“Star Wars: Visions” debuted as the franchise’s most unique and refreshing project so far. Assembling a team of seven different Japanese animation studios to create a collection of shorts proved to be a welcome change in “Star Wars” storytelling, even if some episodes ended up treading the same ground.
Nine shorts make up this anthology series, with episodes ranging from 13 minutes long to around 22 minutes. Disney approached several big studio names in the anime world, including Studio Trigger (“Darling in the Franxx”), Kamikaze Douga (Jojo’s Bizarre Adventure) and Production I.G (Ghost in the Shell).

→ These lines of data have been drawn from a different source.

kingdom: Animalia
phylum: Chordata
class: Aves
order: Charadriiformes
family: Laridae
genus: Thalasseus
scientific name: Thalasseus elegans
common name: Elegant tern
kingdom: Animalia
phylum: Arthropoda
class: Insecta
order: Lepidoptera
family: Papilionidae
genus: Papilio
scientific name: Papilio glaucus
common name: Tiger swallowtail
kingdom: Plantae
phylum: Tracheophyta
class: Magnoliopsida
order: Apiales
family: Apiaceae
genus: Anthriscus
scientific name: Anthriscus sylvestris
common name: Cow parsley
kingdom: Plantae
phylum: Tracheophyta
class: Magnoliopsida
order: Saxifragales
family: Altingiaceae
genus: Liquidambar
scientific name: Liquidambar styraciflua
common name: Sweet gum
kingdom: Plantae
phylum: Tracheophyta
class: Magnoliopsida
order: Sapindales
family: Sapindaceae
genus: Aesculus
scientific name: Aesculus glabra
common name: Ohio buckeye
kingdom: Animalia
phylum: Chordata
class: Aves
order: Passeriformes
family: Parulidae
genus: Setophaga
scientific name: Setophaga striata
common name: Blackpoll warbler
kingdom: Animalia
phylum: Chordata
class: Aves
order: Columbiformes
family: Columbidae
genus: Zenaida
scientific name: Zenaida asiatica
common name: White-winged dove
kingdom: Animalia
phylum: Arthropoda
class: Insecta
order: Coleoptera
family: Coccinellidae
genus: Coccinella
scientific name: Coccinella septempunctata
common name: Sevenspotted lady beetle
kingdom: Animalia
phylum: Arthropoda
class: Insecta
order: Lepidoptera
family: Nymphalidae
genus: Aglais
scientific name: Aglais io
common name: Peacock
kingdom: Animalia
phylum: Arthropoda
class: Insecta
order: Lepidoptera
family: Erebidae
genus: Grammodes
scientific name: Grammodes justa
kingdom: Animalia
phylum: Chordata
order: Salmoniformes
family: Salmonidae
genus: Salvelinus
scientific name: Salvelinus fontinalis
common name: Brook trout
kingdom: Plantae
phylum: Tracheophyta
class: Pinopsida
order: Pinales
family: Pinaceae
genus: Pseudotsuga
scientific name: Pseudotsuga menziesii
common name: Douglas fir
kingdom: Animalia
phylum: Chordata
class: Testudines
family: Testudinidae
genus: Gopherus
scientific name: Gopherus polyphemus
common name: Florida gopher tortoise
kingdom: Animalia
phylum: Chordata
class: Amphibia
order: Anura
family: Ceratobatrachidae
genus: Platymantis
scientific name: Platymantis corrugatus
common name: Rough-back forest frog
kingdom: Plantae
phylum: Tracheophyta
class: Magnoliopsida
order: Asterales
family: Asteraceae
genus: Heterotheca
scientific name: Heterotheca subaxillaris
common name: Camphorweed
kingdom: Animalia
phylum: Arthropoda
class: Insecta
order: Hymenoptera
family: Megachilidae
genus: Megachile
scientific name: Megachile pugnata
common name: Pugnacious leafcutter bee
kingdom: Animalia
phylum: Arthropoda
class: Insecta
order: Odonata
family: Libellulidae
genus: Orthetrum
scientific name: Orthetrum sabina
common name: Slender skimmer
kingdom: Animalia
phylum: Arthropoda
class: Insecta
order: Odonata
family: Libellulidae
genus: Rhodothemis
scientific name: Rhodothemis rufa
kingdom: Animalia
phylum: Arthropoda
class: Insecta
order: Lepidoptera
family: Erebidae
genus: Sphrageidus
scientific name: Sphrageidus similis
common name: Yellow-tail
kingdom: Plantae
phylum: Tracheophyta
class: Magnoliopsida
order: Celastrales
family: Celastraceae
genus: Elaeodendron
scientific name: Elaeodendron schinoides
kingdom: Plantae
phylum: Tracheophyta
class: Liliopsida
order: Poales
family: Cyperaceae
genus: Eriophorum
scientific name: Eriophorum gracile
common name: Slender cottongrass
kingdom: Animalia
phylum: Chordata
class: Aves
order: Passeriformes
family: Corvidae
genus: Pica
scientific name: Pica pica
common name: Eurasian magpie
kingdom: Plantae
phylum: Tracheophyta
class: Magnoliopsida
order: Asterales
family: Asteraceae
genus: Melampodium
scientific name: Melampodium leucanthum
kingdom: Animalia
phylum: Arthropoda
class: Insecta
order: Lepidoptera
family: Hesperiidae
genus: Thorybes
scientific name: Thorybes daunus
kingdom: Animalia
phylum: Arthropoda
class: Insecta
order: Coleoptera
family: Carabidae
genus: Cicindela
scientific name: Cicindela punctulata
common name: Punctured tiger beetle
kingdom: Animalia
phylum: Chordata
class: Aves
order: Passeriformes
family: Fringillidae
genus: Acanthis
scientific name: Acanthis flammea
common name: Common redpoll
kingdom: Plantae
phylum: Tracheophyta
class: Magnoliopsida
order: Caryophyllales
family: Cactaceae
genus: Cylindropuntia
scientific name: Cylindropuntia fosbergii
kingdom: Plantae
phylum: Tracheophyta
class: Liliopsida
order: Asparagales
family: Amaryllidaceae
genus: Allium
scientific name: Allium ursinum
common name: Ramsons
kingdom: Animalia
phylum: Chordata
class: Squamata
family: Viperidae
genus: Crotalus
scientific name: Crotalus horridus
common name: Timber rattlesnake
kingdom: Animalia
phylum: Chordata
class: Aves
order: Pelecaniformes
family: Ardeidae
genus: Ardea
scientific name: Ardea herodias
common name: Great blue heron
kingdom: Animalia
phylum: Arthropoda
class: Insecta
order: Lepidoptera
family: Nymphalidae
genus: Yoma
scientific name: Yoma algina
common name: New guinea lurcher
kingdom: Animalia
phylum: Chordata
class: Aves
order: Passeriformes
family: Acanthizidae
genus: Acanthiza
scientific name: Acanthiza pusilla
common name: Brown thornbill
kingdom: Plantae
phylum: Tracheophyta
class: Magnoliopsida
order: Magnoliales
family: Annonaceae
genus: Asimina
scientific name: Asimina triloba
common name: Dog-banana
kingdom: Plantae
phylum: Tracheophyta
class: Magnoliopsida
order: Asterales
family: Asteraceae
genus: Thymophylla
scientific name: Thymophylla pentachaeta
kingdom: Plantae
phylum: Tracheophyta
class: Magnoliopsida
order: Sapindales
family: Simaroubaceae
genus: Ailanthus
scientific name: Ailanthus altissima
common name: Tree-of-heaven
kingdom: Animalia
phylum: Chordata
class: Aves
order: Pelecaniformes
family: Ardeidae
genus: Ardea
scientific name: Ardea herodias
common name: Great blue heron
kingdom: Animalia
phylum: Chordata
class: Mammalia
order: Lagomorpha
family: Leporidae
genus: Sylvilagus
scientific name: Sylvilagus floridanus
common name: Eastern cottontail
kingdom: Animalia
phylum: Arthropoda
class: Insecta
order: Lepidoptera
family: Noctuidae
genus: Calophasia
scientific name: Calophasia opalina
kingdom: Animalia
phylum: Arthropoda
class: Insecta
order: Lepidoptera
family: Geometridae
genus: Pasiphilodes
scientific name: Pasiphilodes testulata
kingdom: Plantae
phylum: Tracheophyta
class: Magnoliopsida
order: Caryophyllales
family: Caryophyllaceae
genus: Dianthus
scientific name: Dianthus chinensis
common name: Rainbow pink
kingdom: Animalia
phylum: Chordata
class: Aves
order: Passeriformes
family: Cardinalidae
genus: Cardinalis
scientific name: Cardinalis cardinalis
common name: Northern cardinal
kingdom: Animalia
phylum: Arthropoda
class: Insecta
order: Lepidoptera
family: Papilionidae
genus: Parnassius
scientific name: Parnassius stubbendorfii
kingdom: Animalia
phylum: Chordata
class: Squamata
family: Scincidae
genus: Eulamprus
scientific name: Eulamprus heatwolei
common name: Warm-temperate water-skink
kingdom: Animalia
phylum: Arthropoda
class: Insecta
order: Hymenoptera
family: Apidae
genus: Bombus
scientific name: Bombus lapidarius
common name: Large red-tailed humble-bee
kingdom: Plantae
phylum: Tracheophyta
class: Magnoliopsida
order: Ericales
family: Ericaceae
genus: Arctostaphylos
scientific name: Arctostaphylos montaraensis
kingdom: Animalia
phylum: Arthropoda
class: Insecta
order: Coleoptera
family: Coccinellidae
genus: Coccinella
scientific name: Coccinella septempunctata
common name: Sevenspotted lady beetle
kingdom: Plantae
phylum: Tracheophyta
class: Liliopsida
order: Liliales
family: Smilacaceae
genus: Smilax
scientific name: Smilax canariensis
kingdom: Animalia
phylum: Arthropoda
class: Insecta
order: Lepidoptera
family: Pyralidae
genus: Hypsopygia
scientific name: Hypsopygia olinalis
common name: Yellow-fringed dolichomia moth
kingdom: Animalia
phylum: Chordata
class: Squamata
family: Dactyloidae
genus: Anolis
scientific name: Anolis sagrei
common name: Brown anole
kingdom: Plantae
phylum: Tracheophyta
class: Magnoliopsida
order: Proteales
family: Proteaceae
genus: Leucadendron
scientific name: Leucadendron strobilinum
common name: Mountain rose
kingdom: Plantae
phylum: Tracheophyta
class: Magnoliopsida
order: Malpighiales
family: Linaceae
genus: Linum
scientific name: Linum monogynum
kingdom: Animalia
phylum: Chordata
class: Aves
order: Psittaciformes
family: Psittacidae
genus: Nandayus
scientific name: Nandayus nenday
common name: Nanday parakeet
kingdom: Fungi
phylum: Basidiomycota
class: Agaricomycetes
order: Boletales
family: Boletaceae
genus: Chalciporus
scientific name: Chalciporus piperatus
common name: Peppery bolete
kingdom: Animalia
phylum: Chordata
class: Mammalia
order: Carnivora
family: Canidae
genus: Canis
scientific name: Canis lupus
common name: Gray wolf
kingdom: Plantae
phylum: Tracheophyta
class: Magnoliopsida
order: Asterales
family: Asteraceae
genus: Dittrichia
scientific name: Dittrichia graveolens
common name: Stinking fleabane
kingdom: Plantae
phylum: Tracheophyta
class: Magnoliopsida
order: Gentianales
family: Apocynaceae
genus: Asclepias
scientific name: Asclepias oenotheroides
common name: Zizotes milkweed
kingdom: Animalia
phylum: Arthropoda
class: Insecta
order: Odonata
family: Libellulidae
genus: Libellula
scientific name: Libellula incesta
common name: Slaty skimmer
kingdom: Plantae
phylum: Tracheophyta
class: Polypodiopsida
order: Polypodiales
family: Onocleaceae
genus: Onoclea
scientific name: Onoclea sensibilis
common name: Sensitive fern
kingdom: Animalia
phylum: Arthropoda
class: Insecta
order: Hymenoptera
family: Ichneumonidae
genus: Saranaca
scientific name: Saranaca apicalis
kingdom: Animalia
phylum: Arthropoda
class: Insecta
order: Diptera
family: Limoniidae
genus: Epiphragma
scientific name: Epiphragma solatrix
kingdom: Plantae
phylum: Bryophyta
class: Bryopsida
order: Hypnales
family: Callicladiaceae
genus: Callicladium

When the project was first announced, many fans were excited at the prospect but wondered what this would mean for the “Star Wars” universe. Disney was quick to clarify that these episodes would not be a part of the traditional “Star Wars” canon timeline.
What is considered canon has been a big deal for the franchise. Prior to the release of Disney’s first “Star Wars” installment, “The Force Awakens,” Lucasfilm declared that any of the books, comics and video games that came out before 2014 were no longer considered a part of the timeline and fell into the “Legends” category.
Many of these stories often had contradictions with others, and Lucasfilm formed its story group to ensure there were no discrepancies between the various films, comics, books, shows and video games the company produced under the Disney banner. Everything had to fit neatly into the timeline.
Letting these new stories exist on their own allowed the studios to play with all the toys in the “Star Wars” sandbox without any of the restrictions, like having a droid use the Force in the adorable short “T0-B1.”
The creators of “Visions” experimented with any and all concepts they wanted to. “The Ninth Jedi,” my personal favorite, toys with a new idea on how lightsabers work. “The Elder” brings that familiar master and apprentice relationship fans know, while having some wise words on growing up.
“The Village Bride” focused on the nature side of the force. “Lop and Ocho” had its characters wrestle with how far they could let the Empire continue to strip their planet of its resources. Similar to another anime film “Princess Mononoke,” both stories had very pro-environmentalism messages in their views of the force that are only briefly touched on in the films. A fresh interpretation on familiar “Star Wars” concepts is this show’s strongest asset.
Many of the shorts had their own voice and style that brought something different to this galaxy. There were varying animation styles shown throughout that lent some breathtaking shots in each story.
“Star Wars” is known for its Japanese iconography. Creator George Lucas often cited Japanese filmmaker Akira Kurosawa’s films as inspiration when creating the movies. In “Visions,” lightsabers are shaped like katanas, and characters are wearing Japanese robes. This felt like “Star Wars” was making a return to its roots in the coolest way possible while still injecting new life into a nearly 45-year-old franchise.
While some stories used musical cues from John Williams’ soundtrack, others composed their own music. From the melodic chorus of “The Village Bride” to the somber repetition of drums from “Akakiri,” these new compositions helped usher in a new feel to the musical library of “Star Wars.”
This is an anthology series, and that means that some stories are naturally stronger than others. “The Twins” was my least favorite of the selection. It has a familiar over-the-top nature that some anime shows contain which did not translate well.
Although I was not completely enthralled by “The Twins,” other viewers were, and that’s another strong point of the show. If you want a heartwarming tale of a band’s rise to stardom, the rock opera “Tatooine Rhapsody” is for you. “The Duel” provides some stunning action reminiscent of an old samurai movie. There is something for everyone here.